--- Direction ---
Please rewrite the whole listing below as a numbered list, one line per number, leaving out any blank lines.

(Collection entries)
◆ ◆ ◆ ◆ ◆ ◆ ◆

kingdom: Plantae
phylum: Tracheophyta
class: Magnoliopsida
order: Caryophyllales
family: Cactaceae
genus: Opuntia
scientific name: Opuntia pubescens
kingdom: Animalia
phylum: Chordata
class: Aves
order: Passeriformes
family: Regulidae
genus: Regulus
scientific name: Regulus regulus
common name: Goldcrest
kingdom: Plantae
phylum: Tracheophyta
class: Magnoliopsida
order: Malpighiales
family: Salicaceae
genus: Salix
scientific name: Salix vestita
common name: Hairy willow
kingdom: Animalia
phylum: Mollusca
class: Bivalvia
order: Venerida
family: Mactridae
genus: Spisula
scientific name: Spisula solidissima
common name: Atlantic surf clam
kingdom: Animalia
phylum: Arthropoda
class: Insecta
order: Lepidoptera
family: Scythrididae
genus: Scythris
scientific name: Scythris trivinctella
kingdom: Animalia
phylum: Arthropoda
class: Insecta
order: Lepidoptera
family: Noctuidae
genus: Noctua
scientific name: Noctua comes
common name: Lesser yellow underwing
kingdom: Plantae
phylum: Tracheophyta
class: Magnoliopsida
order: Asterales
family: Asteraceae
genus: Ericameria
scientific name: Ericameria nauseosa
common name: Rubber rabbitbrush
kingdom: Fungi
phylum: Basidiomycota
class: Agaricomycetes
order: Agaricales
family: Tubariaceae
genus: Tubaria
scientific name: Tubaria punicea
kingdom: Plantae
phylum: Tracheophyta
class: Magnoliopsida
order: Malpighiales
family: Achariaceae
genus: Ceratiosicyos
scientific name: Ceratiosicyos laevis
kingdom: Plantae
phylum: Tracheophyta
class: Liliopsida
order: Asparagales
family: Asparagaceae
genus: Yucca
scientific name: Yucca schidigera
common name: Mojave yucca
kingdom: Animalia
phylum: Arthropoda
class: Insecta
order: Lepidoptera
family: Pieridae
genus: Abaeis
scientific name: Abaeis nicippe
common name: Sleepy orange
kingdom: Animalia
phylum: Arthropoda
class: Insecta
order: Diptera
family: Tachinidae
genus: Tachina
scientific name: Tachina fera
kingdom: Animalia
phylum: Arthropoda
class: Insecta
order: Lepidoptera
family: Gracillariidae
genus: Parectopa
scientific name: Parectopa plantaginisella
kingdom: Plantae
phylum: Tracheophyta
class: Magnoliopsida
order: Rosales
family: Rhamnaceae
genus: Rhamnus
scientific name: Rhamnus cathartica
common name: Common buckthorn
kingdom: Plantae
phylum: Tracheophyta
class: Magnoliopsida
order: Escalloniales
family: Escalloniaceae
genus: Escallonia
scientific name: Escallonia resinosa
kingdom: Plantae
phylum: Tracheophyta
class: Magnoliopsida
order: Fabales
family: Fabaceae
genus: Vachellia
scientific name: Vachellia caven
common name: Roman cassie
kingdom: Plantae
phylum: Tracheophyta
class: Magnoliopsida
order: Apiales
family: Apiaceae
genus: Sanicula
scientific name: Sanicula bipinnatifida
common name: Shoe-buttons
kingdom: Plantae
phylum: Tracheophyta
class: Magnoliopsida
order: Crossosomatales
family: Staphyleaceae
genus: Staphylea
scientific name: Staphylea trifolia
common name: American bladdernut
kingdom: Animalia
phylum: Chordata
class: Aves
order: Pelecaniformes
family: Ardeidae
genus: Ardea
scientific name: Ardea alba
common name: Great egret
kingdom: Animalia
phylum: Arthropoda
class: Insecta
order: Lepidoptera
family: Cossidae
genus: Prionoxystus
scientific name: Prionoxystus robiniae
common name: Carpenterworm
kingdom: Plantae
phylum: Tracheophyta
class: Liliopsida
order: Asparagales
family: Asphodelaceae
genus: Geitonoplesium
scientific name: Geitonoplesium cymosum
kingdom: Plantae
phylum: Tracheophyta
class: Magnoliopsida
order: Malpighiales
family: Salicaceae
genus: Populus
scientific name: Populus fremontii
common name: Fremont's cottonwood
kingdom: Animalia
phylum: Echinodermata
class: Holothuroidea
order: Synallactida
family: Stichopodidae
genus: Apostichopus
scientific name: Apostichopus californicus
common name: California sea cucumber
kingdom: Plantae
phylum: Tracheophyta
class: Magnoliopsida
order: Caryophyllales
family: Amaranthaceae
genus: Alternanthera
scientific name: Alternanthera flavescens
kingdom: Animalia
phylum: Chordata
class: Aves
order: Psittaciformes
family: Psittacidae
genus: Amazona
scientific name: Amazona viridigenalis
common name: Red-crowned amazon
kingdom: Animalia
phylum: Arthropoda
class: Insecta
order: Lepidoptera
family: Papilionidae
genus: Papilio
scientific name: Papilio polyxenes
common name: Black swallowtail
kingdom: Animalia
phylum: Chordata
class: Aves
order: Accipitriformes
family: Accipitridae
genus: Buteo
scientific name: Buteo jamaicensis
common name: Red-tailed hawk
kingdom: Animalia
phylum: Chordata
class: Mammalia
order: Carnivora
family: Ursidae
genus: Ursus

◆ ◆ ◆ ◆ ◆ ◆ ◆

--- Answer to this problem ---
1. kingdom: Plantae
2. phylum: Tracheophyta
3. class: Magnoliopsida
4. order: Caryophyllales
5. family: Cactaceae
6. genus: Opuntia
7. scientific name: Opuntia pubescens
8. kingdom: Animalia
9. phylum: Chordata
10. class: Aves
11. order: Passeriformes
12. family: Regulidae
13. genus: Regulus
14. scientific name: Regulus regulus
15. common name: Goldcrest
16. kingdom: Plantae
17. phylum: Tracheophyta
18. class: Magnoliopsida
19. order: Malpighiales
20. family: Salicaceae
21. genus: Salix
22. scientific name: Salix vestita
23. common name: Hairy willow
24. kingdom: Animalia
25. phylum: Mollusca
26. class: Bivalvia
27. order: Venerida
28. family: Mactridae
29. genus: Spisula
30. scientific name: Spisula solidissima
31. common name: Atlantic surf clam
32. kingdom: Animalia
33. phylum: Arthropoda
34. class: Insecta
35. order: Lepidoptera
36. family: Scythrididae
37. genus: Scythris
38. scientific name: Scythris trivinctella
39. kingdom: Animalia
40. phylum: Arthropoda
41. class: Insecta
42. order: Lepidoptera
43. family: Noctuidae
44. genus: Noctua
45. scientific name: Noctua comes
46. common name: Lesser yellow underwing
47. kingdom: Plantae
48. phylum: Tracheophyta
49. class: Magnoliopsida
50. order: Asterales
51. family: Asteraceae
52. genus: Ericameria
53. scientific name: Ericameria nauseosa
54. common name: Rubber rabbitbrush
55. kingdom: Fungi
56. phylum: Basidiomycota
57. class: Agaricomycetes
58. order: Agaricales
59. family: Tubariaceae
60. genus: Tubaria
61. scientific name: Tubaria punicea
62. kingdom: Plantae
63. phylum: Tracheophyta
64. class: Magnoliopsida
65. order: Malpighiales
66. family: Achariaceae
67. genus: Ceratiosicyos
68. scientific name: Ceratiosicyos laevis
69. kingdom: Plantae
70. phylum: Tracheophyta
71. class: Liliopsida
72. order: Asparagales
73. family: Asparagaceae
74. genus: Yucca
75. scientific name: Yucca schidigera
76. common name: Mojave yucca
77. kingdom: Animalia
78. phylum: Arthropoda
79. class: Insecta
80. order: Lepidoptera
81. family: Pieridae
82. genus: Abaeis
83. scientific name: Abaeis nicippe
84. common name: Sleepy orange
85. kingdom: Animalia
86. phylum: Arthropoda
87. class: Insecta
88. order: Diptera
89. family: Tachinidae
90. genus: Tachina
91. scientific name: Tachina fera
92. kingdom: Animalia
93. phylum: Arthropoda
94. class: Insecta
95. order: Lepidoptera
96. family: Gracillariidae
97. genus: Parectopa
98. scientific name: Parectopa plantaginisella
99. kingdom: Plantae
100. phylum: Tracheophyta
101. class: Magnoliopsida
102. order: Rosales
103. family: Rhamnaceae
104. genus: Rhamnus
105. scientific name: Rhamnus cathartica
106. common name: Common buckthorn
107. kingdom: Plantae
108. phylum: Tracheophyta
109. class: Magnoliopsida
110. order: Escalloniales
111. family: Escalloniaceae
112. genus: Escallonia
113. scientific name: Escallonia resinosa
114. kingdom: Plantae
115. phylum: Tracheophyta
116. class: Magnoliopsida
117. order: Fabales
118. family: Fabaceae
119. genus: Vachellia
120. scientific name: Vachellia caven
121. common name: Roman cassie
122. kingdom: Plantae
123. phylum: Tracheophyta
124. class: Magnoliopsida
125. order: Apiales
126. family: Apiaceae
127. genus: Sanicula
128. scientific name: Sanicula bipinnatifida
129. common name: Shoe-buttons
130. kingdom: Plantae
131. phylum: Tracheophyta
132. class: Magnoliopsida
133. order: Crossosomatales
134. family: Staphyleaceae
135. genus: Staphylea
136. scientific name: Staphylea trifolia
137. common name: American bladdernut
138. kingdom: Animalia
139. phylum: Chordata
140. class: Aves
141. order: Pelecaniformes
142. family: Ardeidae
143. genus: Ardea
144. scientific name: Ardea alba
145. common name: Great egret
146. kingdom: Animalia
147. phylum: Arthropoda
148. class: Insecta
149. order: Lepidoptera
150. family: Cossidae
151. genus: Prionoxystus
152. scientific name: Prionoxystus robiniae
153. common name: Carpenterworm
154. kingdom: Plantae
155. phylum: Tracheophyta
156. class: Liliopsida
157. order: Asparagales
158. family: Asphodelaceae
159. genus: Geitonoplesium
160. scientific name: Geitonoplesium cymosum
161. kingdom: Plantae
162. phylum: Tracheophyta
163. class: Magnoliopsida
164. order: Malpighiales
165. family: Salicaceae
166. genus: Populus
167. scientific name: Populus fremontii
168. common name: Fremont's cottonwood
169. kingdom: Animalia
170. phylum: Echinodermata
171. class: Holothuroidea
172. order: Synallactida
173. family: Stichopodidae
174. genus: Apostichopus
175. scientific name: Apostichopus californicus
176. common name: California sea cucumber
177. kingdom: Plantae
178. phylum: Tracheophyta
179. class: Magnoliopsida
180. order: Caryophyllales
181. family: Amaranthaceae
182. genus: Alternanthera
183. scientific name: Alternanthera flavescens
184. kingdom: Animalia
185. phylum: Chordata
186. class: Aves
187. order: Psittaciformes
188. family: Psittacidae
189. genus: Amazona
190. scientific name: Amazona viridigenalis
191. common name: Red-crowned amazon
192. kingdom: Animalia
193. phylum: Arthropoda
194. class: Insecta
195. order: Lepidoptera
196. family: Papilionidae
197. genus: Papilio
198. scientific name: Papilio polyxenes
199. common name: Black swallowtail
200. kingdom: Animalia
201. phylum: Chordata
202. class: Aves
203. order: Accipitriformes
204. family: Accipitridae
205. genus: Buteo
206. scientific name: Buteo jamaicensis
207. common name: Red-tailed hawk
208. kingdom: Animalia
209. phylum: Chordata
210. class: Mammalia
211. order: Carnivora
212. family: Ursidae
213. genus: Ursus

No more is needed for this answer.